After Robin Williams’ death, I read blogs where people claimed that suicide and depression are spiritual matters. I get their intention—or what I hope is their intention. That God is hope. But it is a real battle, a real weight of hopelessness. It doesn’t just go away by praying or reading devotionals or Psalms. Not any more than cancer does or Ebola or war injuries. I never stopped believing God was there, was near; it’s just that it all felt so shallow or hollow. Not untrue, but not exactly real or tangible. More like head knowledge, but lacking heart. It was the presence of God through my friend that gave me real and tangible hope; God’s love shifted from the love of Hollywood movies to something I could feel.
It’s irresponsible, ignorant, inflammatory to exploit a celebrity’s apparent suicide for page views and Facebook shares and likes. And I hope I’m not committing the same error. I simply hope that instead of piling onto grief and pain and loss and fears and tears, that instead of trying to have a spiritual answer for why everything in this broken world happens, we might think of those in the throes of mental health problems, that we might seek to offer tangible help instead of insensitive, formulaic, uninformed expositions.
We have to quit assigning blame (the illness or the person) and advocate for better mental health awareness, education, and care. That means better access to counseling and medication. It means talking about depression instead of sweeping it under the rug or pretending it doesn’t really afflict Christians. We need to stop separating the body and soul like contemporary Gnostics or dualists. It stigmatizes those who aren’t able to completely control their mental health. The mind is a part of the body as much as a broken bone is a part of the body, and both the body and the soul make up the person. We can’t divide ourselves. When we’re depressed we aren’t spiritual failures. We’re normal people—with depression.

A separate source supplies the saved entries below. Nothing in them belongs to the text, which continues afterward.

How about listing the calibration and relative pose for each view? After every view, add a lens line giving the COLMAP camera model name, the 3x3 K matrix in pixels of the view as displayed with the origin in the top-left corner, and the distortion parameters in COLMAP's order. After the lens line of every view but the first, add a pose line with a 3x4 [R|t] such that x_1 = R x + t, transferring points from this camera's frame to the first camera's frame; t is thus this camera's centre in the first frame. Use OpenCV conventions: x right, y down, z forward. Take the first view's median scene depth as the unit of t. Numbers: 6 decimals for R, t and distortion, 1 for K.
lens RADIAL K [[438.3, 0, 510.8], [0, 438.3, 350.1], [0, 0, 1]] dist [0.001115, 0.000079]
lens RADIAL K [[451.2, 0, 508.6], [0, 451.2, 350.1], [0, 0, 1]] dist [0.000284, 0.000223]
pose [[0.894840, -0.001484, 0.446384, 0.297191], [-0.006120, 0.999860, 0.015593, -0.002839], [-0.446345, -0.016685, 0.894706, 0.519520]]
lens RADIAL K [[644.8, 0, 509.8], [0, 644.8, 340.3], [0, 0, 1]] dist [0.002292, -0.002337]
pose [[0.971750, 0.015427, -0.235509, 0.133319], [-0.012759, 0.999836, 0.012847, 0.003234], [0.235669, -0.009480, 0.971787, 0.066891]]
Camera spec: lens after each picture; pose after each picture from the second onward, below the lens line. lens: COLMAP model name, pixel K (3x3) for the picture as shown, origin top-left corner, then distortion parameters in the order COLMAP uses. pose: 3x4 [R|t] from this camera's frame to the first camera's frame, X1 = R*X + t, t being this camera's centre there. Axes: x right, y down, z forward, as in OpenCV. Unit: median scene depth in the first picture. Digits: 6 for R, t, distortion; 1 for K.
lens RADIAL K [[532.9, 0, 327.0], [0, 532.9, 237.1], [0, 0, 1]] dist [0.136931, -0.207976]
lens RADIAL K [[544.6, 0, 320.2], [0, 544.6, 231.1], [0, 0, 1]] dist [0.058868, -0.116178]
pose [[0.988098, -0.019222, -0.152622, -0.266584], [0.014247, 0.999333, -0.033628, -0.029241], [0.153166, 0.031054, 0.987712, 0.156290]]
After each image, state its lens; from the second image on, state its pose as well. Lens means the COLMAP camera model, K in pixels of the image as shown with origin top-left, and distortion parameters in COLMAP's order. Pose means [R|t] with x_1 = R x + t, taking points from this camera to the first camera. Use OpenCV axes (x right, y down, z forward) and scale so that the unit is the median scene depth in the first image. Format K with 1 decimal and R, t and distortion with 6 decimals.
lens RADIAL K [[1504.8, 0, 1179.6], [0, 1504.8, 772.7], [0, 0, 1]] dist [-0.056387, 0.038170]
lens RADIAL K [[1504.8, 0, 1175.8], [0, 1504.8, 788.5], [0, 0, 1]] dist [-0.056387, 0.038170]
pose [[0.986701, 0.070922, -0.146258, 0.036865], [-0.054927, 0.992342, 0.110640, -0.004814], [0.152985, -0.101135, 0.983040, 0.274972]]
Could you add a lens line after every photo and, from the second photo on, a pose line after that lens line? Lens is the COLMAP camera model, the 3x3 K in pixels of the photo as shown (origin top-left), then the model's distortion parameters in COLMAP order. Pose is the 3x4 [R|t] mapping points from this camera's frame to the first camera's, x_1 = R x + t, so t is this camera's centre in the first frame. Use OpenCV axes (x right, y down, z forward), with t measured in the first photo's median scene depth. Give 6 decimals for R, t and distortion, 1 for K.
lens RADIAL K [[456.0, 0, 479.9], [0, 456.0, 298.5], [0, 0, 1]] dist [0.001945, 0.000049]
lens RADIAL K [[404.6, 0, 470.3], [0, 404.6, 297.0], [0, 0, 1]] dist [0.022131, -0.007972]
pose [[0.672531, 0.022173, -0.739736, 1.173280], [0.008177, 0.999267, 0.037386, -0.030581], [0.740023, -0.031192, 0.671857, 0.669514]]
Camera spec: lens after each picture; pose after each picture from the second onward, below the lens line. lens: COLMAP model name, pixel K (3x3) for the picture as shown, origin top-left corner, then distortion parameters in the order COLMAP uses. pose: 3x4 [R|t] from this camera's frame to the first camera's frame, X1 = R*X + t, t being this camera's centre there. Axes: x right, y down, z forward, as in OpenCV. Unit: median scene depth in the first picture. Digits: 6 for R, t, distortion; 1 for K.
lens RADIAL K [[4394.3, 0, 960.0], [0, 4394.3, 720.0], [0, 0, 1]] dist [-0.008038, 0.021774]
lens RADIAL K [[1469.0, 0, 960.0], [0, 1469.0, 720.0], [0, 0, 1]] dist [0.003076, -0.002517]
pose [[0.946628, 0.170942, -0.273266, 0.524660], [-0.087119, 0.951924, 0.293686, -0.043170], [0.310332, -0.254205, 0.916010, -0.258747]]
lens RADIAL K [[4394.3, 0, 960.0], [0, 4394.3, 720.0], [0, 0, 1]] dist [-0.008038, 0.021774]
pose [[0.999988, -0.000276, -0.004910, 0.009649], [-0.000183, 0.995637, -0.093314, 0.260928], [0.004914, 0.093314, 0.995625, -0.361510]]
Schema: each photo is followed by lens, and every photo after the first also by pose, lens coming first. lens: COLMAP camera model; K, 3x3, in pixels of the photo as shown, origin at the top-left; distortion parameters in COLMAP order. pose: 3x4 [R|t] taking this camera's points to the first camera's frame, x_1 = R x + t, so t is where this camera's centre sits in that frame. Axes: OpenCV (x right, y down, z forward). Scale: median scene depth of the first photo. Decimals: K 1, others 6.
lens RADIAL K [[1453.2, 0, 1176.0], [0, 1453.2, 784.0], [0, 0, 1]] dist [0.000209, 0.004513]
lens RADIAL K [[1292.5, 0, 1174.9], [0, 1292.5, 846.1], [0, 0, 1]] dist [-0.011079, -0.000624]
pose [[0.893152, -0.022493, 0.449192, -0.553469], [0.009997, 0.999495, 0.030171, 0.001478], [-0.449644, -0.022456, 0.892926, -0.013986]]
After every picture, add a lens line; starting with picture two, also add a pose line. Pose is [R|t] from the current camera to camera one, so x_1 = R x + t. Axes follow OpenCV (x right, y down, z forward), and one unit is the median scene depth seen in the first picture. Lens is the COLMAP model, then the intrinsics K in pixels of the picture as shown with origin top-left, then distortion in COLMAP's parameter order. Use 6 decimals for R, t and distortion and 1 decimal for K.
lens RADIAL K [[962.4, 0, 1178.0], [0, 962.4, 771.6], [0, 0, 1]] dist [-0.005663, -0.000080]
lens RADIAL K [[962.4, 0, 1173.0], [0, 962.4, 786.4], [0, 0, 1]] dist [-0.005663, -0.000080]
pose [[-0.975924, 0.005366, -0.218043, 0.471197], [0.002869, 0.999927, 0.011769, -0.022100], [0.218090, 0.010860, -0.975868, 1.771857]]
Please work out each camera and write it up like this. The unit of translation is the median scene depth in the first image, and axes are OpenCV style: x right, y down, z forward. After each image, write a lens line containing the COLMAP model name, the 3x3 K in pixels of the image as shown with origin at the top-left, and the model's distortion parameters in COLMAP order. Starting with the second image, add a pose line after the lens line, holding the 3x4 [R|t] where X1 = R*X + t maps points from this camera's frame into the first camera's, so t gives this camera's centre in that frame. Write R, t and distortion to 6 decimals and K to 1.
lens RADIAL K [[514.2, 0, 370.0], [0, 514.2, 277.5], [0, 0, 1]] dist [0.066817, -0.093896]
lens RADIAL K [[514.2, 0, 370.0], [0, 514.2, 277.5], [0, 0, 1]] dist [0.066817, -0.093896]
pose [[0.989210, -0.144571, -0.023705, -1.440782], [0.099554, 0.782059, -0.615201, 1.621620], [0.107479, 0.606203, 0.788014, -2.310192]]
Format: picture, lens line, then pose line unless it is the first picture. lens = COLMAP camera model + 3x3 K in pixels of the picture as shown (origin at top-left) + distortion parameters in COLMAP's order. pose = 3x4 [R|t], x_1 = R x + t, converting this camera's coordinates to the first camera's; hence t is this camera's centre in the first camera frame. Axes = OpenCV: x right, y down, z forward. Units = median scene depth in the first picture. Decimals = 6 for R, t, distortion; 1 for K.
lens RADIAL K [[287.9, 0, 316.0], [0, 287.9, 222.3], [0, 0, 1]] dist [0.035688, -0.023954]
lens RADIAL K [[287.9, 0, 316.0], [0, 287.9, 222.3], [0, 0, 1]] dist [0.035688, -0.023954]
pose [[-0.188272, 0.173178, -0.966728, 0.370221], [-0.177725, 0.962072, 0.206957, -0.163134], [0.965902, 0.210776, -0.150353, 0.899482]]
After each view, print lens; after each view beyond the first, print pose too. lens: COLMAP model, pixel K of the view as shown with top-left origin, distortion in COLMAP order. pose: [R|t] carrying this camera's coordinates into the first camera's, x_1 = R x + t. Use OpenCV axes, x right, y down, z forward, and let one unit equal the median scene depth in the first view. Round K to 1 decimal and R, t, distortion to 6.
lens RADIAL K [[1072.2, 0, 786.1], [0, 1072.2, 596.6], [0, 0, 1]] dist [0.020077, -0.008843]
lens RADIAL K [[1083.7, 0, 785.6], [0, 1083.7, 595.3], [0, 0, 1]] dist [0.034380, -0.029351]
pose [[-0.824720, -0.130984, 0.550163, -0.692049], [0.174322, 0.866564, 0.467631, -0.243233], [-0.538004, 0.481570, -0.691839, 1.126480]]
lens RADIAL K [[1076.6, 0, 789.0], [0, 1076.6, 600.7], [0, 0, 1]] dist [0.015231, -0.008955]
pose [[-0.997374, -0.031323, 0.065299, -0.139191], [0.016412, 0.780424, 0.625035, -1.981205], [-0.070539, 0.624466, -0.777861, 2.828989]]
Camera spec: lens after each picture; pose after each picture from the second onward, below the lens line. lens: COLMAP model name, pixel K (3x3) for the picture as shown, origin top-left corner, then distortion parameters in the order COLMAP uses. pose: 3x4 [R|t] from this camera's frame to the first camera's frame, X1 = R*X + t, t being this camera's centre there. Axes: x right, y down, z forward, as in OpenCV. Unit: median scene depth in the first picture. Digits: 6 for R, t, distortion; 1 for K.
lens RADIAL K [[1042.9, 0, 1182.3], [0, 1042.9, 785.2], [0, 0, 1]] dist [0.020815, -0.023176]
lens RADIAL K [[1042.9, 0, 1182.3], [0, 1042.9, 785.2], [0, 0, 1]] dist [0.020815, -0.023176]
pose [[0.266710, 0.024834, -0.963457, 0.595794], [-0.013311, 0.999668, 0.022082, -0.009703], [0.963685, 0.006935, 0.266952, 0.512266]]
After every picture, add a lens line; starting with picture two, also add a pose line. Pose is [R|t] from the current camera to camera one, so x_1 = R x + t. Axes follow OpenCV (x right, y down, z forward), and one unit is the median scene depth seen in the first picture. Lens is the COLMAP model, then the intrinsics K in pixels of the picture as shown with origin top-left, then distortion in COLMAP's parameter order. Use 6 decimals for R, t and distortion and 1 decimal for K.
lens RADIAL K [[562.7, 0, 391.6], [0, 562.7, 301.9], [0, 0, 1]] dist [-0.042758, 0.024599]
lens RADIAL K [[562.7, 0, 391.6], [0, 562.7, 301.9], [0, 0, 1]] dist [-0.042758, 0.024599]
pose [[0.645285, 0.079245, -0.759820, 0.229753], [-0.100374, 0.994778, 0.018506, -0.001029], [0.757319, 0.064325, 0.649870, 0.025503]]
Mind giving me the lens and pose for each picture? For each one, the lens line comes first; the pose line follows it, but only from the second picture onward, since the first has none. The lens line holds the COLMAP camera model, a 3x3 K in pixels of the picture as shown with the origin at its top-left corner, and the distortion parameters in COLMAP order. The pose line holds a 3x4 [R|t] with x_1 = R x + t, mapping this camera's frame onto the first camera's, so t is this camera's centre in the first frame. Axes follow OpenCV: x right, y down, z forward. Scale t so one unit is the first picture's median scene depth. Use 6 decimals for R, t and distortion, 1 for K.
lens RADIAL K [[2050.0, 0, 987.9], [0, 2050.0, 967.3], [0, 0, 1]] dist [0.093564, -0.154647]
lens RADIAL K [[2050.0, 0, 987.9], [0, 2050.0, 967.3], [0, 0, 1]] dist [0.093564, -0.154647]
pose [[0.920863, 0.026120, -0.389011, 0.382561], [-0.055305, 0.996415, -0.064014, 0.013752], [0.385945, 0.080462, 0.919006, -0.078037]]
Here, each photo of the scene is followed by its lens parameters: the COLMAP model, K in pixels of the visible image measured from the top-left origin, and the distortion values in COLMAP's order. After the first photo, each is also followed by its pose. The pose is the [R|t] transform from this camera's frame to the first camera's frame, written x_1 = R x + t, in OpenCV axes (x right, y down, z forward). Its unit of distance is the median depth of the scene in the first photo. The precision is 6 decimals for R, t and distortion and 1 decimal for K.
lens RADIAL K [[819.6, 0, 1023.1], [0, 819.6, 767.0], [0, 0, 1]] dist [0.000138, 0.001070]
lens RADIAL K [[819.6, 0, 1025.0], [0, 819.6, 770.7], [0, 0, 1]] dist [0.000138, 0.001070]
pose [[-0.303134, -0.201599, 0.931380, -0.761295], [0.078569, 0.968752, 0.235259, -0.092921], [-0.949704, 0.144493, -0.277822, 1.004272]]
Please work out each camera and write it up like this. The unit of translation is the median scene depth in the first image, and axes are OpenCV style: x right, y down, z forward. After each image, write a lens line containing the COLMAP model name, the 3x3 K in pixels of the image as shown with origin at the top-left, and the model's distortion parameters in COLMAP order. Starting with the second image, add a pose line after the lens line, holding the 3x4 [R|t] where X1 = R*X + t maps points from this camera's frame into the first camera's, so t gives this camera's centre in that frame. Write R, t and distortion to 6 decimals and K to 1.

If we want to handle this in a “spiritual” way, as followers of Jesus in his kingdom, then that means we must care for the physical needs of those who are depressed. We have to care to check on our friends more consistently and patiently. Walking with friends and family through depression might be hard, but in doing so, you are bearing their burdens with them. It might not feel like it’s doing anything and only wearing you down, but it’s making their burden lighter. Where they feel alone (even if they are choosing it themselves) or hopeless or numb or empty, you struggle with them. You don’t absorb the same feelings, but you travel that valley alongside them.
I don’t mean to oversimplify the difficulties of depression by suggesting a friend will make it all go away. But it’s a start. And it’s the most Jesus-like (read: the most “spiritual”) thing many of us can do for them in those seasons. Guilting them into joy (as one prominent blogger suggested) won’t solve a thing and is the opposite of the way of Jesus. Truly walking with people who are depressed even when they can’t find joy, communicates that they are loved and valued and important. The Lord is near to the broken-hearted; we should be, too.
I don’t know why my roommate decided to check on me every day. I assume it’s because he cared about me. He could’ve easily gotten bored or angry or resentful or frustrated or indifferent with all of my rejections at the door.
But he never gave up on me.
That sounds like the gospel to me.
If you or someone you love is considering suicide, you can find help at 1 (800) 273-TALK with the National Suicide Prevention Lifeline.